Lubin’s second album doesn’t just gesture toward protest - it drags the protest into the body. The template is raw industrial techno, with pulse and drive, but those beats never dominate: they are the skeleton beneath the flesh of field recordings, news fragments, voices from the ground. You feel the collision: the circuitry of machines and the flesh of speech, the abstraction of electronic design and the rawness of trauma.

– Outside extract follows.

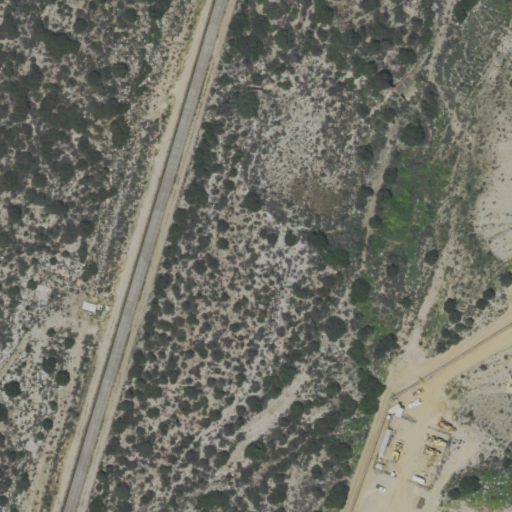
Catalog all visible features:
quarry: (455, 340)
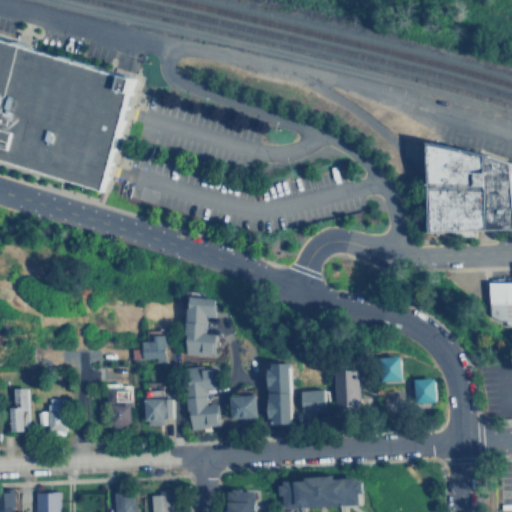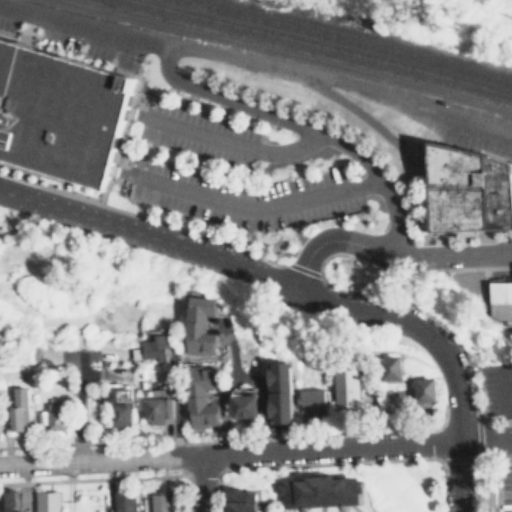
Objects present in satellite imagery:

From the opening “Raw Power” onward, the record feels like a struggle - not just against silence, but against forgetting. Al-Szifa moves slowly, gravely, as though walking through ruins; Gush Emunin turns tension into echo, letting resonance linger like smoke. Deptanie SzkLa (“treading glass”) is brittle sound made form, shards of rhythm under pressure. Jabalya and Sumud (a word meaning “steadfastness”) are dirges in motion. And in Gniew (“anger”), Lubin lets the full force loose: the longest track, the most exposed, where electronics, voice, modulations collide in catharsis.
What is striking is Lubin’s refusal to take a simple pole. The album does not pretend that its testimony is unambiguous; it explores how voices fracture under violence, how political catastrophe bleeds into personal pain. The result is not a manifesto but a lamentation that refuses to dull its edges.
One hears in Gaza echoes of industrial and darkambient traditions - but also something more alive, more precarious: music that feels like walking on cracked ground. You feel the instability in the mix, the shifting balance between noise and presence. The production is unflinching: no softening, no smoothing. The CD edition is limited (300 copies), folded in six-panel ekopack, reinforcing that this is precious and fragile.
A listener might stumble here - this is not comfortable music. But it is an album that demands to be heard. After the final echo fades, you realize it doesn’t leave you, because Gaza was never just sound. It was a call, a wound, a witness, and in that sense, it continues.